Tuesday, June 24, 2014: 10:35 AM
Lewis 219 (Ralph and Goldy Lewis Hall)

Author(s): Abe Dunn

Discussant: Jessica Banthin

The goal of health care spending is to treat diseases and improve health, yet there are no national health statistics that track the cost of treatment by disease. This is a serious omission, and the need for more detailed national statistics by disease has been recoginized by both academics and policy makers that have called for the development of a National Satellite Account for Health Care that is centered around disease treatment ((See Berndt et al. (2000) and Newhouse et al. (2010))), with a particular interest in tracking the disease-price (i.e., expenditure per disease episode).

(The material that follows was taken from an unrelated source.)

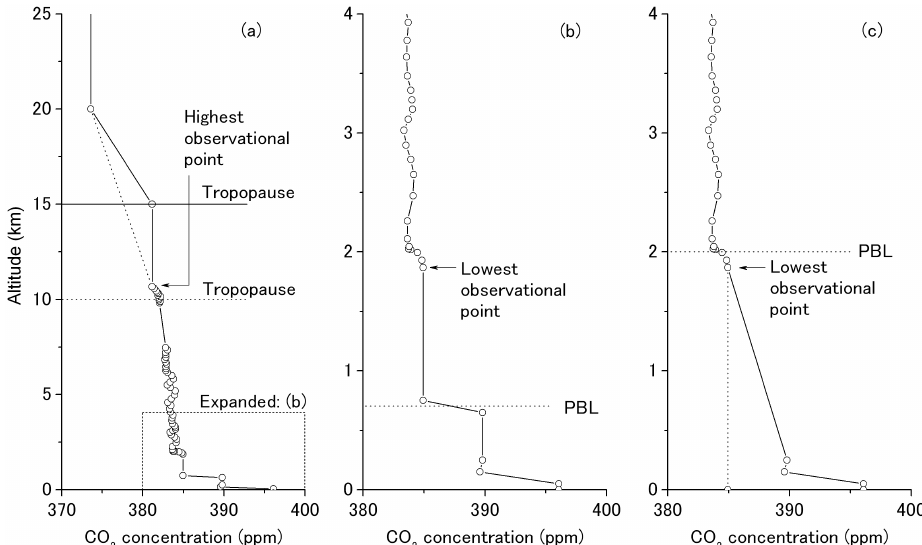
Fig. 1. CO 2 -profile assumption over Tsukuba. (a) High-altitude profiles: The solid and dotted lines show cases in which the tropopause is higher and lower, respectively, than the highest observational point by an airliner. The rectangular area is expanded in (b) and (c) . (b) Low-altitude profile: The PBL is lower than the lowest observational point. (c) Low-altitude profiles: the solid line shows a case in which the PBL is higher than the lowest observational point. The dotted line shows an example for which the meteorological-tower datum is missing. All type II analyses use a version of the dotted line in (c) for the low-altitude profile. The type I analysis is the case described in the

There are many reasons for focusing on tracking the cost of disease treatment. Policy makers, consumers, and industry participants are increasingly interested in whether changes in the cost of treatment are worth the health benefit. By focusing on spending by disease rather than by service, researchers will be better able to connect expenditures for specific diseases with the associated health outcomes. Tracking disease expenditures also provides a more relevant unit of price for patients, since patients ultimately seek treatment for a disease regardless of the point of service (e.g., physician office, clinic or hospital). This last issue is of particular importance, since researchers have documented several important shifts in treatment (e.g., inpatient hospital to outpatient hospital) that drive a wedge between the price of disease treatment (e.g., cost of treating heart disease) and the price of the service (e.g., an inpatient admission). Moreover, recent payment reforms have shifted payments toward bundled payments that pay for the disease treatment, rather then the component services.

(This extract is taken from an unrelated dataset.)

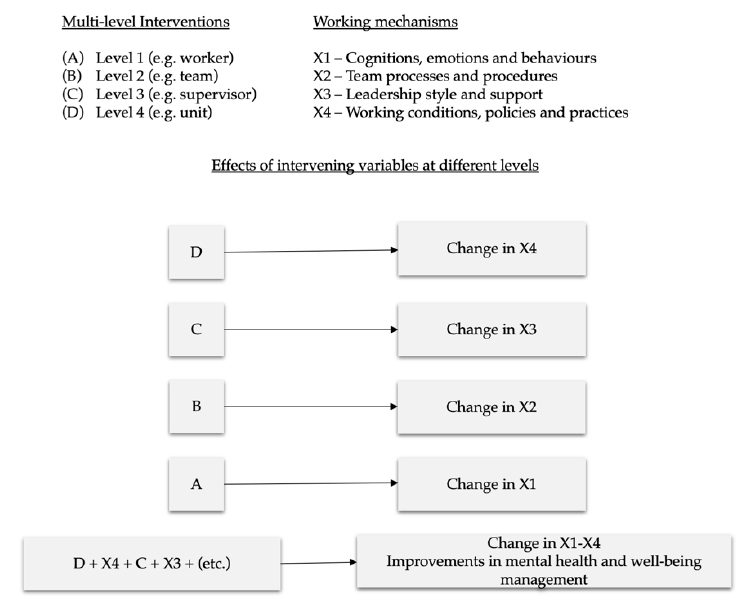
Figure 2. H-WORK design for assessing multilevel interventions .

There is general agreement that tracking disease-price inflation is valuable, but there is little concesus regarding how a "disease-price" should be defined and measured. Although several papers look at disease-price growth, they typically focuses on a single disease allocation method (e.g., Dunn et al. (2012), Dunn et al. (2013), Bradley (2013), Cutler and Rosen (2009), and Aizcorbe and Nestoriak (2011)).  Those papers that do compare allocation methods, typically look at the amount allocated to disease categories (Cutler and Rosen (2009), Rosen et al. (2012), and MaCurdy et al. (2008)).  For example, how many dollars are allocated to diabetes or hypertension treatment in 2007? However, this literature does not explore the impact of these approaches on disease-price inflation. Therefore, from current literature, it is difficult to tell how the approach for allocating disease expenditures might affect disease-price growth.  Understanding how these different measures might affect disease-price growth has implications for measuring productivity and inflation in the health sector. To help understand these approaches and their effect on disease-price growth, this paper analyzes these methods for allocating expenditures to diseases using commercial claims data for the years 2003 to 2007.